Issue Problem How This RFC Addresses It
#1993 Field constraints (min_length, etc.) fail during streaming Completeness-based validation skips constraints on incomplete JSON
#1995 Model validators crash on incomplete data Validators only run when JSON is complete
#1991 Partial streaming issues with Literal types No longer need PartialLiteralMixin workaround
#1736 Streaming validation timing issues Clear semantics: validate on structural completion
#1873 Required fields during streaming Fields only required when JSON is complete
#1962 Self-referential models cause recursion Recursion tracking prevents infinite loops

Key Prior Work

The following PRs laid the foundation for this approach:

  • PR #563 (jxnl): Introduced jiter for partial JSON parsing with partial_mode. This was the key insight that enabled streaming partial objects, but didn't address validation during streaming.

  • PR #1996 (jxnl): Added recursion depth tracking for self-referential models. This fix is incorporated into the current implementation.

  • PR #1877 (jxnl): Validation refactoring that set the foundation for separating partial model creation from validation.

Design Context

No previous RFC or design document existed for streaming validation. The community approach was incremental fixes:

  1. PartialLiteralMixin: Dropped incomplete Literal strings (lost data)
  2. Validator wrapping: Check for streaming context before running validators
  3. Optional fields: Make all fields optional during streaming
  4. Type-specific workarounds: Handle each Pydantic feature individually

This "whack-a-mole" approach was unsustainable. Each new Pydantic feature or validator type required new workarounds.

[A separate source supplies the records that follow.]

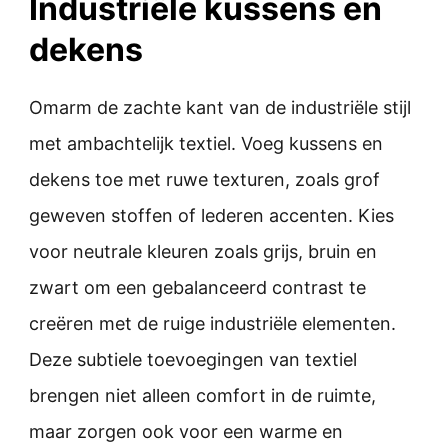
Industriële kussens en
dekens
Omarm de zachte kant van de industriële stijl
met ambachtelijk textiel. Voeg kussens en
dekens toe met ruwe texturen, zoals grof
geweven stoffen of lederen accenten. Kies
voor neutrale kleuren zoals grijs, bruin en
zwart om een gebalanceerd contrast te
creëren met de ruige industriële elementen.
Deze subtiele toevoegingen van textiel
brengen niet alleen comfort in de ruimte,
maar zorgen ook voor een warme en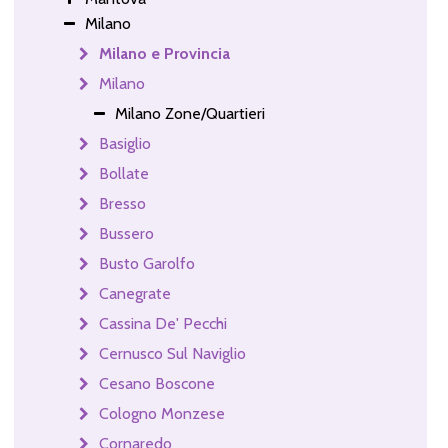
Milano
Milano e Provincia
Milano
Milano Zone/Quartieri
Basiglio
Bollate
Bresso
Bussero
Busto Garolfo
Canegrate
Cassina De' Pecchi
Cernusco Sul Naviglio
Cesano Boscone
Cologno Monzese
Cornaredo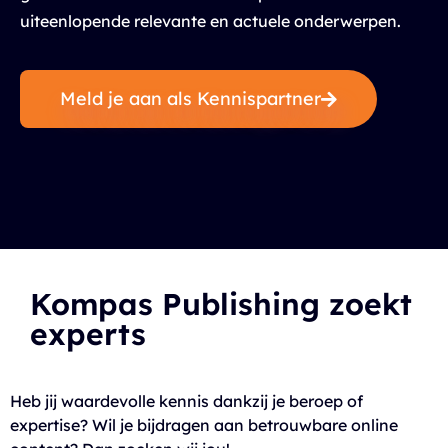
uiteenlopende relevante en actuele onderwerpen.
Meld je aan als Kennispartner
Kompas Publishing zoekt
experts
Heb jij waardevolle kennis dankzij je beroep of
expertise? Wil je bijdragen aan betrouwbare online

This RFC provides the first principled, unified solution by recognizing that JSON syntax itself defines completeness. If a JSON structure is syntactically complete (all braces/brackets matched), all its contents must also be complete—making validation safe.

Conclusion

Completeness-based validation provides a principled, uniform solution to streaming validation. By recognizing that JSON syntax itself defines completeness, we eliminate the need for type-specific workarounds and provide predictable, correct behavior for all validation types.

The implementation is backwards compatible for most use cases, with clear migration paths for code that depended on PartialLiteralMixin behavior.